Thüringer Allgemeine (Sondershausen)
Stadtratschef marschierte mit Thügida
Etzrodt steht extremer Rechten offenbar nahe
Gera. Der neue Stadtratsvorsitzende Reinhard Etzrodt steht der extremen Rechten offenbar näher, als bisher bekannt. Auf der Seite „Rechercheportal Jena-SHK“wurde am Sonntag ein Artikel veröffentlicht mit Fotos, die den 67-Jährigen auf einer Demonstration des rechtsextremen Thügida-Bündnisses zeigt. Neben dem pensionierten Arzt waren seine Frau Bettina und sein Sohn Martin dabei. Beide sitzen ebenfalls in Kommunalparlamenten.

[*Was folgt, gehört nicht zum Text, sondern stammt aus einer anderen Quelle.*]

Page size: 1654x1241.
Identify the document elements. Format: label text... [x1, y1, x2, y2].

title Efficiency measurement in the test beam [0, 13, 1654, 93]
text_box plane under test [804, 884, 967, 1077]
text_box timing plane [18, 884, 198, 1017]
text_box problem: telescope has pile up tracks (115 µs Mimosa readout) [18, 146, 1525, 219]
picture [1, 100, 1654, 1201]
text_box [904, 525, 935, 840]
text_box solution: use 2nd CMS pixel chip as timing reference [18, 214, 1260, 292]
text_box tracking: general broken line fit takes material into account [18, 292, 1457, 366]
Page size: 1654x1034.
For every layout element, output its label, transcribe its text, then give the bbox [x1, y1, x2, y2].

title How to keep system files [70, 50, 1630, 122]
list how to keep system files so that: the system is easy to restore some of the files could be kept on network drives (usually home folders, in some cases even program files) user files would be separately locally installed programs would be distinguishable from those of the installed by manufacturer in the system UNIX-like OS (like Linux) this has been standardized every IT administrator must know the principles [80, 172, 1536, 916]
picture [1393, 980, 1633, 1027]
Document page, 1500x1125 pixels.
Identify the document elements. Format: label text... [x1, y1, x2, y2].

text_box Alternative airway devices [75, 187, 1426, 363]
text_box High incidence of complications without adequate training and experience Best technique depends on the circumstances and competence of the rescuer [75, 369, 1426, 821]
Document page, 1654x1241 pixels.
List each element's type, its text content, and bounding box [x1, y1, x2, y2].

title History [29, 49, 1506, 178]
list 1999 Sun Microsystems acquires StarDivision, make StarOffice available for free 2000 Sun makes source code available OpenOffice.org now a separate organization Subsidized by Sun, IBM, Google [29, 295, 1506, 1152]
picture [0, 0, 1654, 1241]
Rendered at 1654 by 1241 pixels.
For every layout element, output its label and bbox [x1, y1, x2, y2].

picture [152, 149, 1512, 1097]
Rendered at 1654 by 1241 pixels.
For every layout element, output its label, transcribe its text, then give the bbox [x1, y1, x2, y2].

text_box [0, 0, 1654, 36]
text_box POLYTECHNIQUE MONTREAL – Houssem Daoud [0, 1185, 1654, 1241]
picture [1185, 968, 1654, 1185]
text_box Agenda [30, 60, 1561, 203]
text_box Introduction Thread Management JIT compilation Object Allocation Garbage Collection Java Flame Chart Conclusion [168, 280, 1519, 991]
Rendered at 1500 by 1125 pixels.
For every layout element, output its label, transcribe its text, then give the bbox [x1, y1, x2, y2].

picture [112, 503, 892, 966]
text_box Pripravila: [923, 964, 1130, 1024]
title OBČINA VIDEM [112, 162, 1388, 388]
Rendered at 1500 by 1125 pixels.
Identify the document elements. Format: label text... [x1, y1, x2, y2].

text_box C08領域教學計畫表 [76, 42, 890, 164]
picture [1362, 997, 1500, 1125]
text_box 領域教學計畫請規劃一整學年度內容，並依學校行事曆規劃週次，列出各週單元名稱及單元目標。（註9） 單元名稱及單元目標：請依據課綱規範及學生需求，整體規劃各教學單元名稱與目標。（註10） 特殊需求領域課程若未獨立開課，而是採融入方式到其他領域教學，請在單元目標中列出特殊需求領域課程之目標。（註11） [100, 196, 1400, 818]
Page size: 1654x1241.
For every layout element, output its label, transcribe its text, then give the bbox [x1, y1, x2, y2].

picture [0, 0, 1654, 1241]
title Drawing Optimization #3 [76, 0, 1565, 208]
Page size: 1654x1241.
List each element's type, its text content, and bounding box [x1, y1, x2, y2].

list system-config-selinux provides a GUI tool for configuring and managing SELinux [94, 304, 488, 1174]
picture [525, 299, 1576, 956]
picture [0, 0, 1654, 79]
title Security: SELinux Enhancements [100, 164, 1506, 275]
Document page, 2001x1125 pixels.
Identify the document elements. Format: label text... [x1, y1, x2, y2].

Bettina Etzrodt ist stellvertretende AfD-Fraktionschefin im Geraer Stadtrat, Martin Etzrodt gehört der Fraktion im Kreistag des Saale-Holzland-Kreises an.
Rückblickend sagt Reinhard Etzrodt im Gespräch mit dieser Zeitung zu seiner Teilnahme an der Thügida-Demo: „Ich stehe dazu, würde es heute aber nicht mehr machen. Ich war ein Suchender.“2015 sei er mit der Migrationspolitik in der Bundesrepublik unzufrieden gewesen, habe aber noch nicht der AfD angehört. Der sei er 2016 beigetreten, als sie sich „eindeutig positioniert hat“. Was er meint, wird an einem anderen Satz deutlich: „Was Deutschland einen Vorteil bringt, da bin ich dabei.“
Dass er den vom Verfassungsschutz bestätigten in weiten Teilen rechtsextremen Kurs seines Landesverbandes mitträgt, zeigt sich bei der Frage nach seinem Verhältnis zu AfD-Chef Björn Höcke: „Ich stehe zu unserem Landesvorsitzenden“, macht Etzrodt klar. Extreme Äußerungen Höckes, wie die Forderung einer „erinnerungspolitischen Wende um 180 Grad“, nennt er auf Nachfrage „unglücklich“.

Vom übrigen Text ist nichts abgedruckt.